Certificates aren’t expensive. Let’s Encrypt is free (and good). Others are cheap. They’re not hard to configure. They open the door to transport protocols like HTTP/2 which are faster. Google prefers encrypted sites in search results. Not to mention that modern browsers kick up a ton of warnings if you try to log in without encryption.
It’s entirely likely that credentials for at least one school accounts Crestline manages has had their details leaked out to complete strangers by this lack of basic security.
The positives make this a no-brainer for any site but I really struggle to comprehend how a site that handles data for thousands of children was deployed without this. It calls a lot of the other security into question. Get a bloody certificate and use it.
Don’t hand out a register of full names to anybody who logs in
This is sketchy at best, a data protection issue at worst. I’m sure this data is probably available elsewhere but really, this is what made me stop and start asking questions.
This is easy to fix too. I know my daughter’s name! I should have to enter that in to see her work.
You can see as many children’s art as you like
It’s just a checkbox system on the current list. You can select as many as you like, even run $('.letter_group input').trigger('click')
in a console to tick them all. And it lets you view them all.
The system shouldn’t let you do this. It’s silly. Selecting 173 children should raise alarms.
You can see high-resolution scans for all children.
Once you’ve selected all the children, you’re shown every bit of art in a big long list. Right click one and select “View background image” and you get a 7Mpx version. Enough detail to make out fingerprints in good transfers.
Fingerprints don’t change much as people grow up. They get bigger but the patterns largely remain within extracted patterns. One captured today could be used to trick a scanner in 10 years time.
Thankfully there were only a few usable prints on the system… But I shouldn’t have to rely on it being hard to [inadvertently] fingerprint children to protect their biometrics. What if they decide to do Easter retinal scans or Hanukkah voice prints?
There’s also a copyright angle here. If my child paints the Mona Lisa of Christmas trees, anybody can order it (without permission).

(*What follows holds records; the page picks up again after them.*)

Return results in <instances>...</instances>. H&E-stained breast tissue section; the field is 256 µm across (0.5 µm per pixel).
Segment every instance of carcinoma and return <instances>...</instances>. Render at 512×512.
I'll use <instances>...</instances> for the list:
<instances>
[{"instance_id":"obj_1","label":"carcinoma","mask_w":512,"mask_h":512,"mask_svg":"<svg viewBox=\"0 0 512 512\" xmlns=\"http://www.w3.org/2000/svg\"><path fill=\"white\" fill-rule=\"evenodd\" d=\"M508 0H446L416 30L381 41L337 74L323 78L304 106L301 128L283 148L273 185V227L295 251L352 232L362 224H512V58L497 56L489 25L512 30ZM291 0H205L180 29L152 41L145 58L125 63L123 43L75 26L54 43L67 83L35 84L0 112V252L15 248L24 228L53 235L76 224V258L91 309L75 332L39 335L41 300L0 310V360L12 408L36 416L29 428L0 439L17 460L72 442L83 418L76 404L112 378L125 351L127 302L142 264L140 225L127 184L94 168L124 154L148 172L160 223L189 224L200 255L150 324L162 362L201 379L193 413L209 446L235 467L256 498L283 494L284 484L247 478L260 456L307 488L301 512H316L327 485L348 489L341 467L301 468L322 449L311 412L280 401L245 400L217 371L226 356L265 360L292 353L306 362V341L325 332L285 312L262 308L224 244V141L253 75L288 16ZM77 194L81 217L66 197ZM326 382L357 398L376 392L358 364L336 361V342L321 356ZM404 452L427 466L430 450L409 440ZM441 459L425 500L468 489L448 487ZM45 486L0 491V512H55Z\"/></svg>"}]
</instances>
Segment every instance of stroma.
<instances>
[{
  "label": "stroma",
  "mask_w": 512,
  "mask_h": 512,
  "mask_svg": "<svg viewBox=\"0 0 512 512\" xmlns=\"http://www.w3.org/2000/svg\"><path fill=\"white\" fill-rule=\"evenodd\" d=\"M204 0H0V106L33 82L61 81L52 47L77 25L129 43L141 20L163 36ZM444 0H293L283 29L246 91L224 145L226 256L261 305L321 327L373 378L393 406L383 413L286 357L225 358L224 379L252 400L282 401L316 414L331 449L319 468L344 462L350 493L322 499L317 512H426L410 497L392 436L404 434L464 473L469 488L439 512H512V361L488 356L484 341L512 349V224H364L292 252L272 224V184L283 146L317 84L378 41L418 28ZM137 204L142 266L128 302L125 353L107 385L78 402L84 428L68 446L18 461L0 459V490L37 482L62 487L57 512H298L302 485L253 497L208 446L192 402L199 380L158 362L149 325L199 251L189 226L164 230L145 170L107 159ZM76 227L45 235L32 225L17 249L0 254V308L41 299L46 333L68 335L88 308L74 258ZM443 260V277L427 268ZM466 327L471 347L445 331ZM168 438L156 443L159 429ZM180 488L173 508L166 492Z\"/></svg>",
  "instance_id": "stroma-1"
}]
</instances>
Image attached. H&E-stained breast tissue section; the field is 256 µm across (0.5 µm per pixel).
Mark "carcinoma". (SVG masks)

If she becomes stupidly famous, this art, her fingerprints, all the other rubbish that’s being warehoused about everybody… Gains value amongst bad people.
But the worst thing here is something that any service providers should understand…

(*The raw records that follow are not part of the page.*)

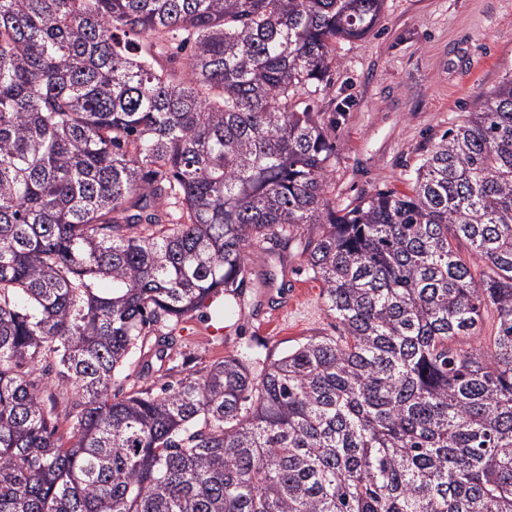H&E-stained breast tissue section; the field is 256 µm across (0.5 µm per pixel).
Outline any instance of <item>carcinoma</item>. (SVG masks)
Masks as SVG:
<instances>
[{"label":"carcinoma","mask_w":512,"mask_h":512,"mask_svg":"<svg viewBox=\"0 0 512 512\" xmlns=\"http://www.w3.org/2000/svg\"><path fill=\"white\" fill-rule=\"evenodd\" d=\"M384 2L0 0V512H512V71L337 208L315 99ZM303 224L337 335L123 374Z\"/></svg>","instance_id":"cac0c4a2"}]
</instances>
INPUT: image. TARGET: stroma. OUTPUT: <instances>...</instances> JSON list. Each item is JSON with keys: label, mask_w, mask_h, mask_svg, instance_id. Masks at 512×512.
<instances>
[{"label": "stroma", "mask_w": 512, "mask_h": 512, "mask_svg": "<svg viewBox=\"0 0 512 512\" xmlns=\"http://www.w3.org/2000/svg\"><path fill=\"white\" fill-rule=\"evenodd\" d=\"M321 92L336 112L330 197L345 207L379 190H407L419 158L512 69V0H385L373 30L336 45ZM320 282L298 245L255 251L242 305L229 317L204 307L176 330L177 361L209 366L241 347L270 357L313 336H332Z\"/></svg>", "instance_id": "obj_1"}]
</instances>
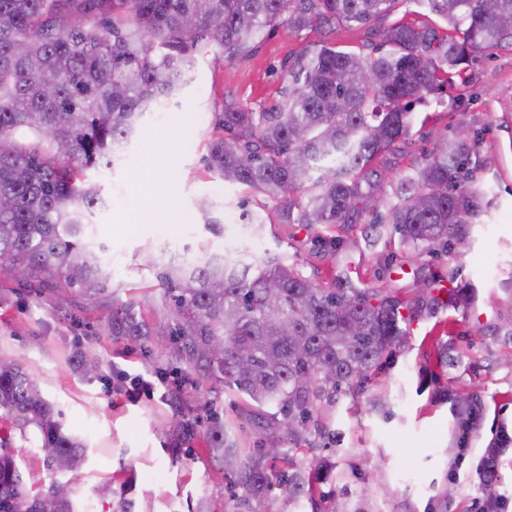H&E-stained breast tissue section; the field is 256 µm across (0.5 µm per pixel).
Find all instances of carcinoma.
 I'll list each match as a JSON object with an SVG mask.
<instances>
[{
	"mask_svg": "<svg viewBox=\"0 0 512 512\" xmlns=\"http://www.w3.org/2000/svg\"><path fill=\"white\" fill-rule=\"evenodd\" d=\"M391 0H0V261L25 275L21 285L53 279L97 298L112 280L105 247L90 220L105 205L85 171L129 145L145 115L165 109L187 83L204 40L232 60L285 24L298 32L339 23L366 25ZM448 28L398 23L382 31L374 57L323 41L288 66L282 96L266 112L224 104L225 136L209 145L208 170L280 201L281 224L344 227L378 206L383 174L374 161L408 136L412 105L443 87L467 83L478 53L512 40V0H426ZM476 139L452 136L399 181L398 202L377 213L416 252L462 235L486 196L474 180ZM305 197L299 203L294 196ZM206 230L223 220L203 203ZM235 252L174 258L158 278L170 317L158 326L130 303L112 301L117 338L170 342V373L204 371L251 400L248 416L267 435L240 448L216 412L210 448L224 462L237 508L278 488L288 506L341 512L336 494L315 498L317 477L332 468L299 455L336 438L329 421L340 397H355L404 345L407 328L439 298L405 302L391 293L324 288L288 256L249 241L267 217L247 208ZM288 448L265 451L268 436ZM34 441L53 473H76L85 444L63 431L59 412L33 374L0 362V512H75L70 482L52 479L32 493L11 448ZM486 507L499 508L496 459L480 468Z\"/></svg>",
	"mask_w": 512,
	"mask_h": 512,
	"instance_id": "obj_1",
	"label": "carcinoma"
}]
</instances>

Nurseries and schools aren’t are security experts
You’ve given the schools a “secure” username and password so they think they and their children are safe. Job done, 20% kickback, easy money. But this just highlights a recurring theme in security: users are idiots. They only consider what they know and most of them know very little in this respect. They’re educators, not developers.
This is highlighted by the plethora of MCA logins available through simple searches on Google. Schools want to share this stuff (for the cash) but don’t appreciate they’re leaking all their kids’ details and biometrics in the process.
Crestline needs to improve their system to offset the complacency of schools. I’ve invited them to fix this mess, and comment. If you know of other systems like this, please let me know in the comments.